● **Your task**:
Copy out exactly the stretch below, from the line with "hfov_deg: 41.1" through the line with "f_number: 2.8", both included; the pictures stay out.

● **Supplied entries**:

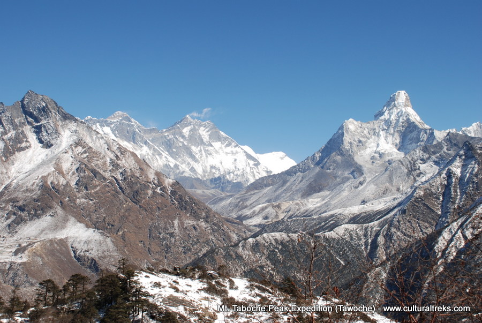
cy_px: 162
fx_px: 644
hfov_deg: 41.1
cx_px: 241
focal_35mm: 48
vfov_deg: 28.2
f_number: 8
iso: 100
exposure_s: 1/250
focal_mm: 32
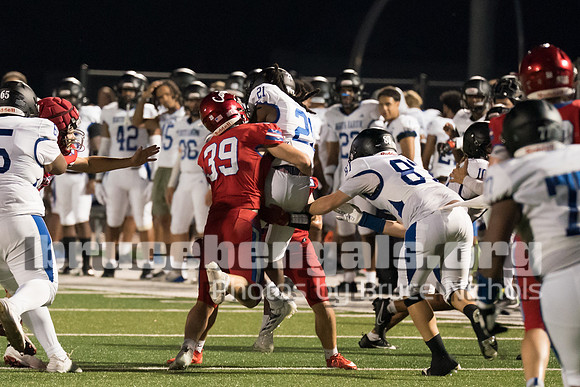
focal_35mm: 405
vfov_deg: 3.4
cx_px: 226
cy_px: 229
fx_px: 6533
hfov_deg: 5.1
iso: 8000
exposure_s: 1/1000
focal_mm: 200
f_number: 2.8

* * *

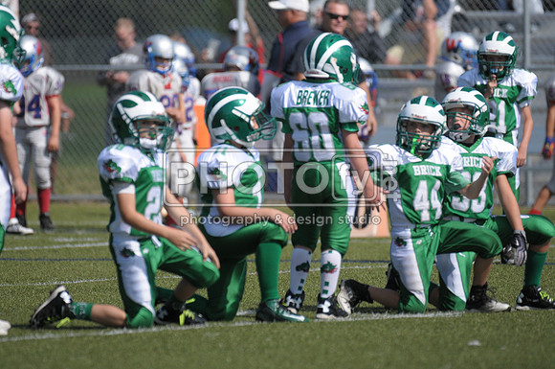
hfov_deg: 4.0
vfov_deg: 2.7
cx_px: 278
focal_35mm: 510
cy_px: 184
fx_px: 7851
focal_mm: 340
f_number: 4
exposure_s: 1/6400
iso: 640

● **Answer to the problem**:
hfov_deg: 41.1
cx_px: 241
focal_35mm: 48
vfov_deg: 28.2
f_number: 8
iso: 100
exposure_s: 1/250
focal_mm: 32
focal_35mm: 405
vfov_deg: 3.4
cx_px: 226
cy_px: 229
fx_px: 6533
hfov_deg: 5.1
iso: 8000
exposure_s: 1/1000
focal_mm: 200
f_number: 2.8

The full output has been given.